Les livres et moi, mes coups de coeur, mes découvertes, mes créations ou mes voyages : intellectuels, spirituels, botaniques ou culinaires...
Il était temps que je me décide à emprunter le titre emblématique d'Alessandro Baricco, qui l'a propulsé sur le devant de la scène littéraire et vous savez quoi et bien je l'avais déjà lu lors de sa sortie... il y a à peu près 20 ans !
Comme quoi, la mémoire nous joue parfois des tours, car je n'en avais aucun souvenir précis.
Dès les premières lignes, une fois entrée dans l'ambiance, toute l'histoire m'est revenue d'un seul coup et le relire a donc été un double plaisir !
On était en 1861. Flaubert finissait Salammbô, l’éclairage électrique n’était encore qu’une hypothèse et Abraham Lincoln, de l’autre côté de l’Océan, livrait une guerre dont il ne verrait pas la fin. Les sériciculteurs de Lavilledieu se mirent en société et rassemblèrent la somme, considérable, nécessaire à l’expédition. Il parut à tous logique de la confier à Hervé Joncour.
Hervé Joncour est un sériciculteur sérieux et passionné par son métier.
En 1860, les élevages de vers à soie sont en péril, suite à une épidémie inconnue, qui touche les oeufs.
Pour sauver les entreprises de son village de Lavilledieu (en Ardèche), et trouver des oeufs sains, il se voit contraint, pour ne pas décevoir les habitants qui lui font confiance, de partir au bout du monde, toujours tout droit, c'est-à-dire, au Japon ce qui n'était pas une mince affaire en ce temps-là.
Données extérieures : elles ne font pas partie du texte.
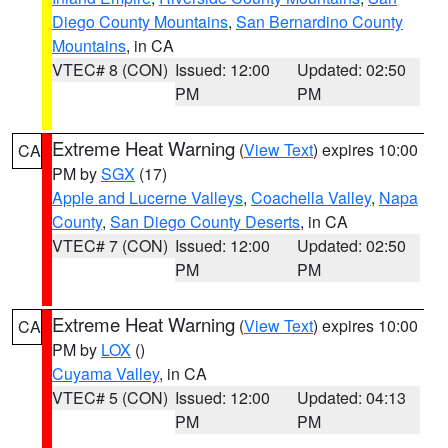
Diego County Mountains
,
San Bernardino County
Mountains
, in CA
VTEC# 8 (CON)
Issued: 12:00
Updated: 02:50
PM
PM
Extreme Heat Warning
(
View Text
) expires 10:00
CA
PM by
SGX
(17)
Apple and Lucerne Valleys
,
Coachella Valley
,
Napa
County
,
San Diego County Deserts
, in CA
VTEC# 7 (CON)
Issued: 12:00
Updated: 02:50
PM
PM
Extreme Heat Warning
(
View Text
) expires 10:00
CA
PM by
LOX
()
Cuyama Valley
, in CA
VTEC# 5 (CON)
Issued: 12:00
Updated: 04:13
PM
PM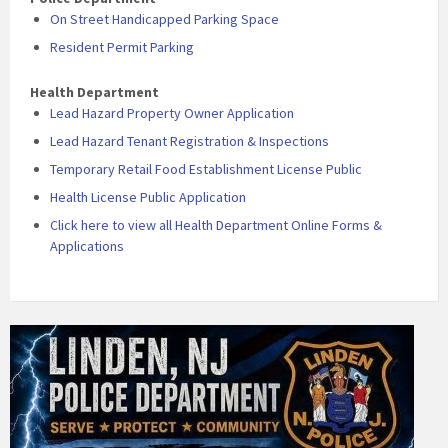
On Street Handicapped Parking Space
Resident Permit Parking
Health Department
Lead Hazard Property Owner Application
Lead Hazard Tenant Registration & Inspections
Temporary Retail Food Establishment License Public
Health License Public Application
Click here to view all Health Department Online Forms &
Applications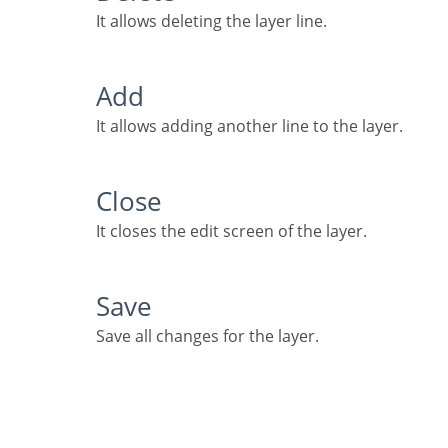
It allows deleting the layer line.
Add
It allows adding another line to the layer.
Close
It closes the edit screen of the layer.
Save
Save all changes for the layer.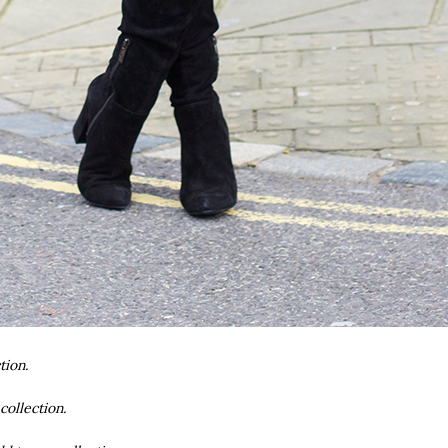
tion.
collection.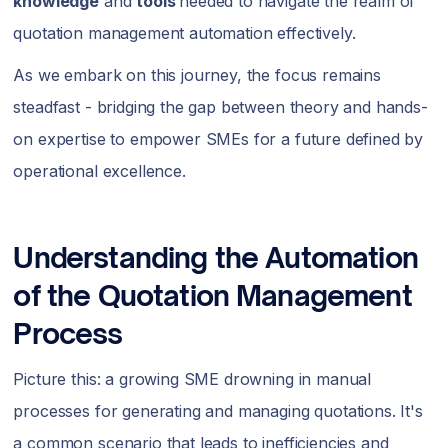
knowledge
and
tools
needed to navigate the realm of
quotation management automation effectively.
As we embark on this journey, the focus remains
steadfast - bridging the gap between theory and hands-
on expertise to empower SMEs for a future defined by
operational excellence.
Understanding the Automation
of the Quotation Management
Process
Picture this: a growing SME drowning in manual
processes for generating and managing quotations. It's
a common scenario that leads to inefficiencies and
Il ira quatre fois, quatre expéditions mémorables !
Mais là-bas, outre les différences culturelles, auxquelles il lui faut faire face, son regard croise celui d'une jeune femme mystérieuse et envoûtante...
Sa vie monotone et ennuyeuse jusque-là, bascule : il est pourtant marié et aime Hélène, sa femme, de tout son coeur.
Notre héros, jusque-là spectateur de sa vie, va vivre des moments chargés d'émotions dans la plus parfaite indifférence apparente.
Toute sa vie se déroule sous nos yeux, en quelques pages impossibles à raconter tant elles sont étranges, jusqu'au final que je ne peux vous dévoiler.
A acheter et vendre des vers à soie, Hervé Joncour gagnait chaque année une somme suffisante pour assurer à sa femme et à lui-même ce confort qu'en province on tendrait à nommer luxe. Il jouissait avec discrétion de ses biens, et la perspective, vraisemblable, de devenir réellement riche, le laissait tout à fait indifférent. C'était au reste un de ces hommes qui aiment assister à leur propre vie, considérant comme déplacée toute ambition de la vivre. On aura remarqué que ceux-là contemplent leur destin à la façon dont la plupart des autres contemplent une journée de pluie.
Est-ce un roman ou un conte ?
Est-ce de la poésie ou une partition de musique ?
Est-ce une ambiance ?
C'est tout cela à la fois...
C'est un roman bref mais intense, doux, pudique et sensuel comme la soie, écrit dans un style limpide, mais minimaliste, sans fioritures inutiles.
Les quatre longs voyages sont racontés en une-demi page, toujours identiques d'année en année, et répétitifs comme le refrain d'une chanson.
Ce roman est une belle histoire d'amour au XIXe siècle ou plutôt une histoire sur l'amour : celui dont on rêve et qu'on recherche toute notre vie, celui qu'on a reçu ou perdu à jamais, celui qu'on reçoit...si on sait voir qu'il est près de nous.
Cet amour est aussi fragile que ces oeufs de vers à soie, qu'il faut mettre au chaud et protéger tant ils sont vulnérables, nourrir au bon moment avec patience et attention, et libérer comme le papillon qui sort de sa chrysalide, pour avoir le plus doux des cadeaux, ce qui reste après tout ce travail quotidien... le doux cocon de soie.
Même en le dégustant, ce court roman se lit d'une traite en une soirée et quand on referme la dernière page, on regrette que ce soit déjà fini.
Mais l'essentiel, comme toujours avec Baricco, est dans ce qui n'est pas dit et que chacun interprétera à sa façon...
- Tu étais mort.
Dit-elle.
- Et il n'y avait plus rien de beau, au monde.
Parfois, les jours de vent, Hervé Joncour descendait jusqu'au lac et passait des heures à le regarder, parce qu'il semblait voir, dessiné sur l'eau, le spectacle léger, et inexplicable, qu'avait été sa vie.